On Sat, 5 Mar 2022 at 23:32, Paul Moore firstname.lastname@example.org wrote:
On Sat, 5 Mar 2022 at 12:12, Chris Angelico email@example.com wrote:
On Sat, 5 Mar 2022 at 22:22, Stephen J. Turnbull firstname.lastname@example.org wrote:
Python has one, and you've already mentioned it:
for thing in (x for x in this_collection if is_interesting(x)):
It's noticably verbose, but it's an exact translation of your statement of the abstract concept above. It has all the benefits of the proposed syntax except compactness.
It is extremely verbose, considering that the filtering part of a comprehension uses the same variable name as iteration, doesn't need anything to be repeated, and is just another clause. A simple representation of that in a statement loop would be "for thing in this_collection if is_interesting(thing):", which doesn't repeat itself at all (the variable name "thing" is kinda essential to the concept of filtration here, so I don't count that); and repetition isn't simply about number of characters on the line, it's about reducing the potential for errors. (Plus, the genexp adds a significant amount of run-time overhead.)
So you're right, I stand (partly) corrected: there IS a very clunky way to spell this concept.
What Python needs is a non-clunky way to express this.
for thing in filter(is_interesting, this_collection): ...
That seems pretty non-clunky. Is the issue here that "filter" is not sufficiently well-known? Or that you don't want to name the is_interesting function, and lambdas are "too clunky"? This feels like another case where the general dislike of lambda results in people wanting special-case syntax so they can avoid either writing a throwaway function, or using lambda.
The throwaway function is a *terrible* idea for a lot of situations, because it puts the condition completely out-of-line. You have to go dig elsewhere to find out the meaning of the filter. A lambda function can work, but is about as clunky as the genexp. Using filter() is only non-clunky in the specific situation where a function already exists to do the filtration, and in my personal experience, that's been quite rare.

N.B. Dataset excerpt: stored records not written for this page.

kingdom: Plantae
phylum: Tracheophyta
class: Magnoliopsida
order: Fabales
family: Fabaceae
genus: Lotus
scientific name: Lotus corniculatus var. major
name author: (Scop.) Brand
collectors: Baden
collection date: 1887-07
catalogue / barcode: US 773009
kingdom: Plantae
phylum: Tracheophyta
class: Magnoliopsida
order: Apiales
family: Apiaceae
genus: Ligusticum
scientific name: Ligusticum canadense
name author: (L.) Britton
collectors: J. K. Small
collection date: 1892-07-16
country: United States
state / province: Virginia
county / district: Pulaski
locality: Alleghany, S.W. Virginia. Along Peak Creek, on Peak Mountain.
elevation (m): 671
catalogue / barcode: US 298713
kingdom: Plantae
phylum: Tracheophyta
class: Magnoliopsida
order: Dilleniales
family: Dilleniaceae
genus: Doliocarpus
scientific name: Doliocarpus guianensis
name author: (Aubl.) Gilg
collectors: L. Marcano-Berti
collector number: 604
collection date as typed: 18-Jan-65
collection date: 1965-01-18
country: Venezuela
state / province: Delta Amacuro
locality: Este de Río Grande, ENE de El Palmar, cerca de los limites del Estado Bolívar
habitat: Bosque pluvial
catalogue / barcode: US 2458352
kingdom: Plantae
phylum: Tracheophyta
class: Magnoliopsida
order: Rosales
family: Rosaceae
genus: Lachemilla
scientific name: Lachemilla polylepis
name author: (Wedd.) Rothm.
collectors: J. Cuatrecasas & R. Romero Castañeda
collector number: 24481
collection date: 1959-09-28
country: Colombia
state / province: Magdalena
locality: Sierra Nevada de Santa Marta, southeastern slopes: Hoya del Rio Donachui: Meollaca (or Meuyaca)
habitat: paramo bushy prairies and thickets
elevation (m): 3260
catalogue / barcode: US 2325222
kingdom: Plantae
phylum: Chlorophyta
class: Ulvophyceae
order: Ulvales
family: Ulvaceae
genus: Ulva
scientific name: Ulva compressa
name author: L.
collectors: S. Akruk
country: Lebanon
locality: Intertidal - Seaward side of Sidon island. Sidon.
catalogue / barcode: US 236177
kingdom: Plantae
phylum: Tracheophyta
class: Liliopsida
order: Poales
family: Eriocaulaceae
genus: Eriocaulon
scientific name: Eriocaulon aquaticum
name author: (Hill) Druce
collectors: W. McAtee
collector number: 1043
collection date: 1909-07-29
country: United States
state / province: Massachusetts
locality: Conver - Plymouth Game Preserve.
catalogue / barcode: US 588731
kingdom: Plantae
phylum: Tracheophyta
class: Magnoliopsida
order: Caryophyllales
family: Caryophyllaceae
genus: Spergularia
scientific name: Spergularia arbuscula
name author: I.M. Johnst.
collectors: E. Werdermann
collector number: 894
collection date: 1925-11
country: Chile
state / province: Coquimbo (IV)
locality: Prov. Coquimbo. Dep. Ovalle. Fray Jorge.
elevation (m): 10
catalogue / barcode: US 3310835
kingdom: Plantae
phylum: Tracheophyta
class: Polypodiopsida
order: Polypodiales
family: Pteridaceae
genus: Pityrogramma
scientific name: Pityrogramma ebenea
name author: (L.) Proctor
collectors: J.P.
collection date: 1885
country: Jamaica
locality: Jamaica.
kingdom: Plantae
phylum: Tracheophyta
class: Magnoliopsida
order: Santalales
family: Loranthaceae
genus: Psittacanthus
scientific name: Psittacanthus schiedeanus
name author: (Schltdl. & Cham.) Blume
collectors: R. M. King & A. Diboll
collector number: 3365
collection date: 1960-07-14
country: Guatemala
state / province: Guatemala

If we had "placeholder" expressions (see, for example https://pypi.org/project/placeholder/) so we could do things like
from placeholder import _ for thing in filter(_%3==0, the_list): ...
would that be sufficiently "non-clunky"?
That is something I could get behind. I don't like the underscore, since that usually means "meaningless", and would have to be carefully managed to avoid shadowing; but that is definitely a possibility.
Does it work if you need to use the underscore twice? For instance, what if you want to find long-running jobs, where "_.end - _.start > 30" ?
(This also still has the performance cost of filter and a lambda function, which is a lot more than just having a bit of extra code as part of the loop. But that's less significant.)
There are many ways of achieving this sort of result. Clearly, from the fact that this request comes up repeatedly, there's *something* unsatisfying about all of them, but I'm not entirely clear what particular problem is uniquely solved by new "for x in collection if condition" syntax, and not by any of the other possibilities?
They are all clunky except in very specific circumstances, like "iterate over the non-empty elements" or something. They don't generalize well.
Personally, I don't mind having the if on a separate line, I find the generator expression tolerable but a bit verbose, and I'm glad "filter" and the placeholder library exist in case I need them, but I've never really found the existing options sufficiently annoying that I've wanted a for...if statement.
And clearly a number of other people DO mind having it on a separate line, because it's putting code in the body that belongs in the header.
However, as I found out by writing PEP 671, there are enough people who focus on the concrete that it's never going to happen. All you have to do is keep on arguing against straw-men and eventually people get weary of arguing the same unanswered arguments again and again.
The Blub Paradox is strong on this list.